The third thing is another chapbook -- of centos. As a hobby, I am a mixed-media artist. About fifteen years ago, I started out working with paper and glue. I cut out these small fragile details to make a whirl of color and shape that both invited and challenged the eye to interpret it. Later I moved on to include more media and then into the digital realm, but the pieces I'm most proud of are the ones that take only one type of material to create something complex. I had been interested in centos, for years, but from a distance. However during the last NaNoWriMo, I did a poem a day instead of doing 50K words. In my scribbling-typing-web-crawling frenzy I discovered these poems by Australian poet Kate Fagan. I just fell in love with the form and decided I had to pursue it. There's more to say about this chap, but I want to keep it under wraps for now.

2) How does my work differ from others of its genre?

My knee-jerk response is "read it and see!" It's very hard for me to conceive of poetry as "one genre." There are so many subgenres.

J. Allyn Rosser once said of my work, "[it] moves between the real and surreal without bothering to compartmentalize."

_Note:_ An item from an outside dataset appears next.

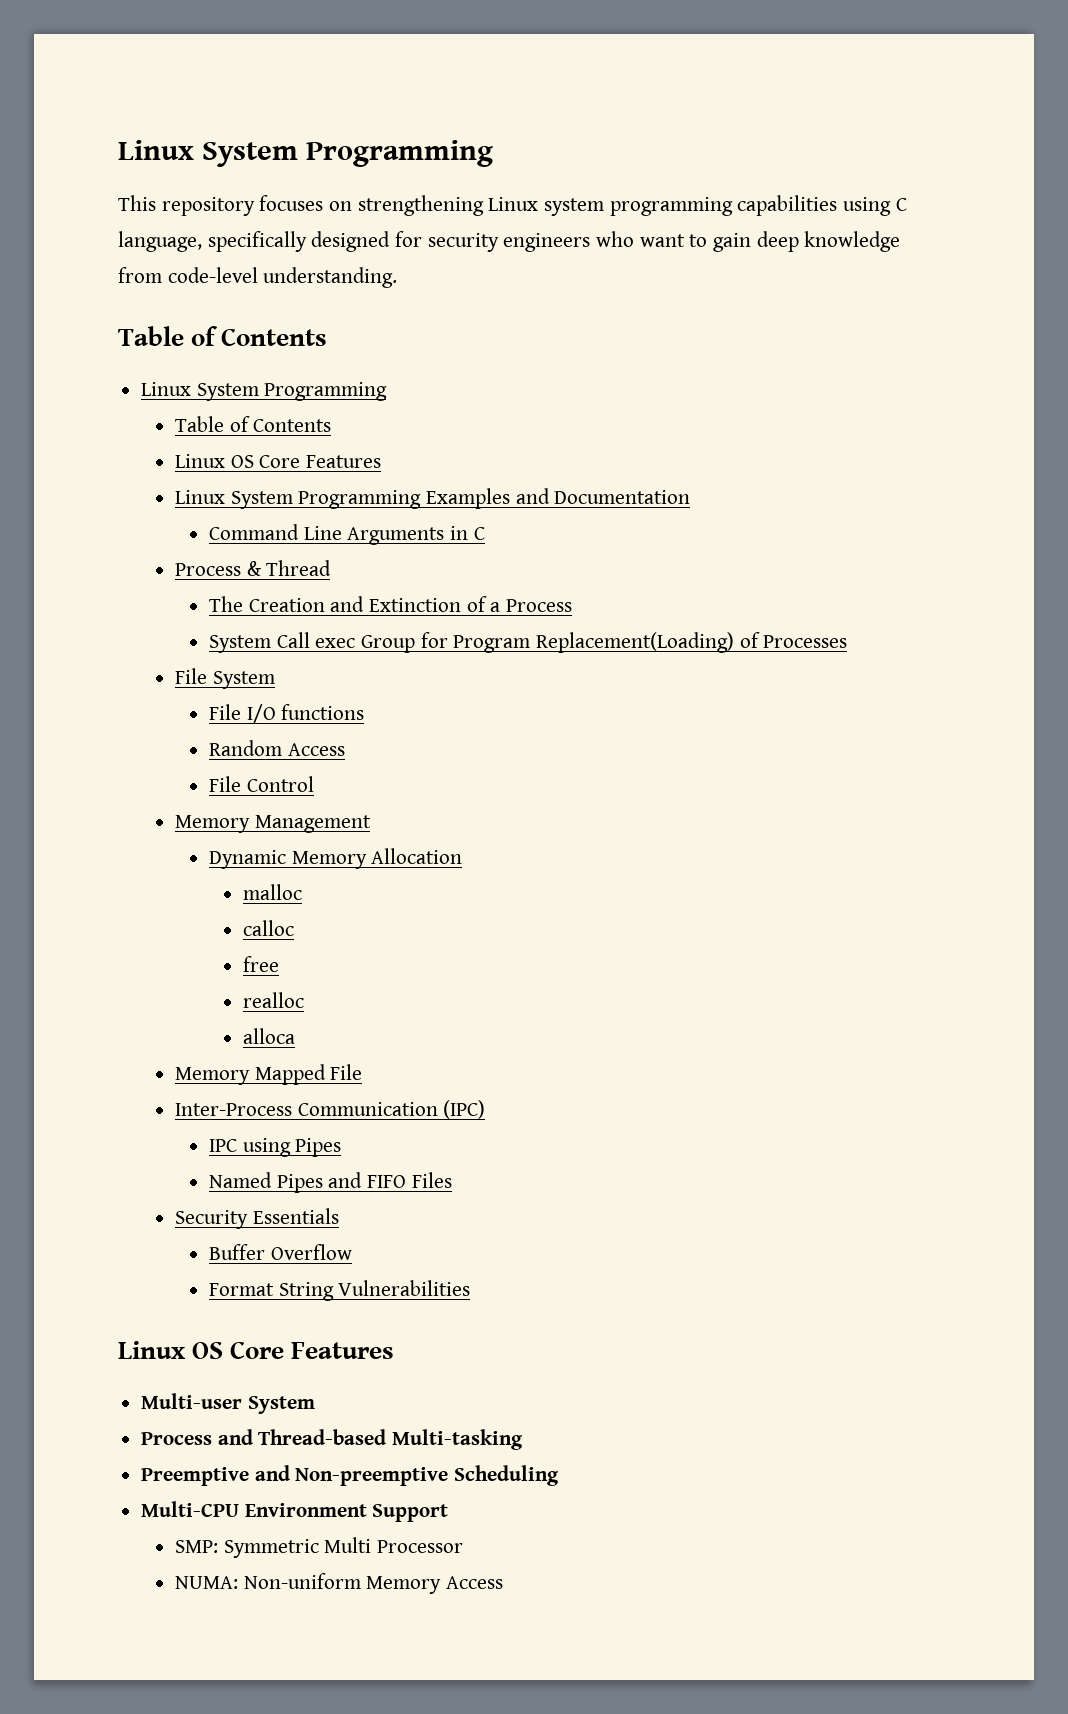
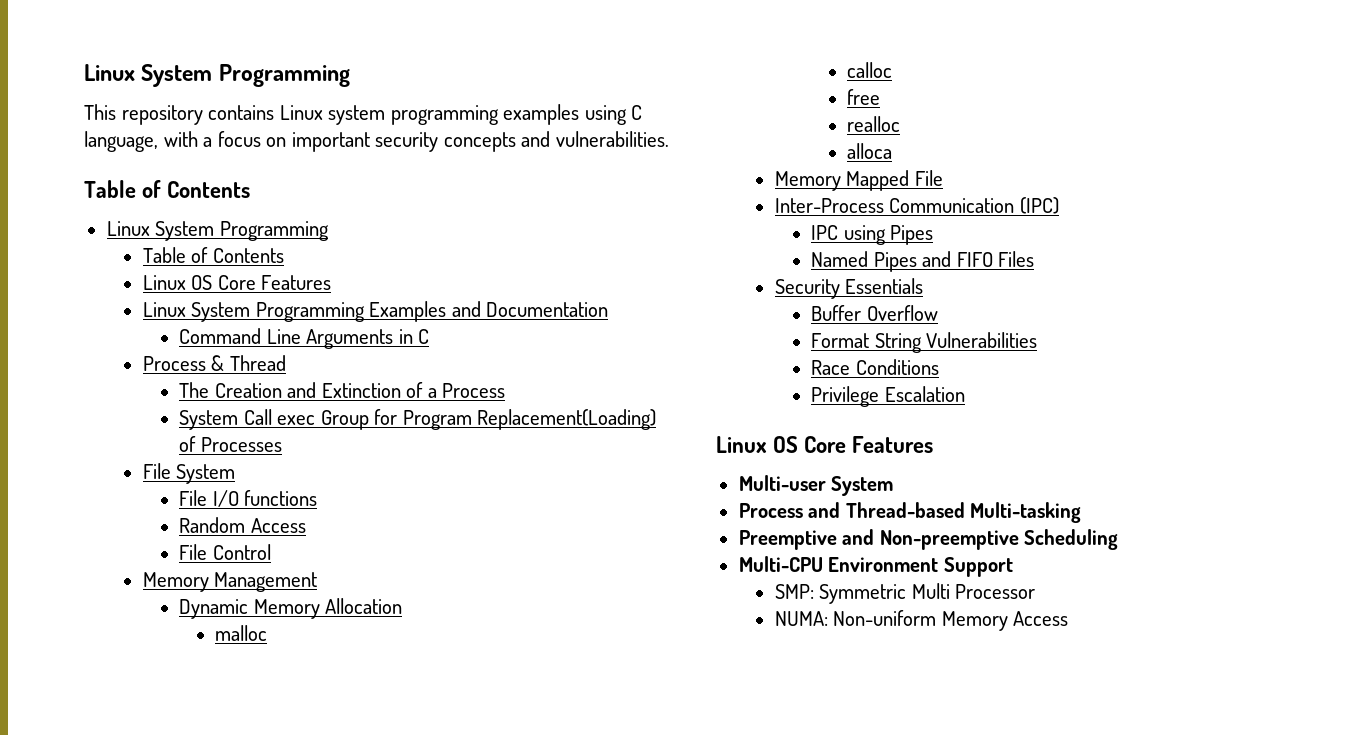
[259,195,484,216] focuses on strengthening -> [208,105,275,120] contains
[737,195,838,216] capabilities -> [503,104,580,125] examples
[207,231,901,252] [118,267,398,288] specifically designed for security engineers who want to gain deep knowledge from code-level understanding. -> [163,131,669,152] with a focus on important security concepts and vulnerabilities.
(471, 1288) none -> [811,359,939,375] [811,386,965,407] // Race Conditions // Privilege Escalation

My poetry is more grounded in the body. It engages the senses. There is usually a subtle or not-subtle threat involved.

I would say it is not cerebral or meditative. I do not "think on the page." I am emotionally involved in every poem, and I intend for the reader to be emotionally involved as well.

I don't write pastorals. Sometimes I wish I did. Because it seems easy. And sometimes I will throw myself a pity party to the tune of every journal is publishing work about the natural world and nobody likes my stuff because I don't meditate on the beauty of the majestic forest etcBut that's only when I'm frustrated or have just received an inordinate amount of rejections in a week.

I am increasingly taking risks with language and imagistic leaps----seeing how far I can go before (I feel like I) alienate my reader by making the poem impenetrable, and then pulling back a little. That's fun.

3) Why do I write what I do?

If I didn't, I'd go crazy. 

4) How does your writing process work?

This question is hard to approach in generalities, so I will make it specific. For the dead mommy poems I wait until my unconscious presents me with a bit of a dream or a memory and I treat that as impetus for a new poem. From there it's like... I breathe deeply, close my eyes, and allow myself to go to that surreal and terrifying place. And then write what comes out of it. 

The centos are much more methodical, which is fun in its own way. The sources I'm using have digitized versions. I can sit for hours immersed in a book, combing through for evocative words and phrases. Then I sift through the pile of scraps and see what emerges. It's interesting... these centos are not meant to recount the sources that they borrow from. In fact, I wanted just the opposite to happen. I wanted readers to think, "how did that poem come from that source?" But because there is a pattern of diction and language in the source material, the tone of the source remains in the poem. 

As for revision, I get up early on the weekend while my husband is sleeping, feed the cats and pay them some attention so they are content and leave me to go do cat-things, and that's when I do my best revising. I like silence, or ambient noise that I can tune out. Drafting for some reason, tends to happen in the evening. I do all my work on the computer because without the speed of typing I could never keep up with my flying thoughts.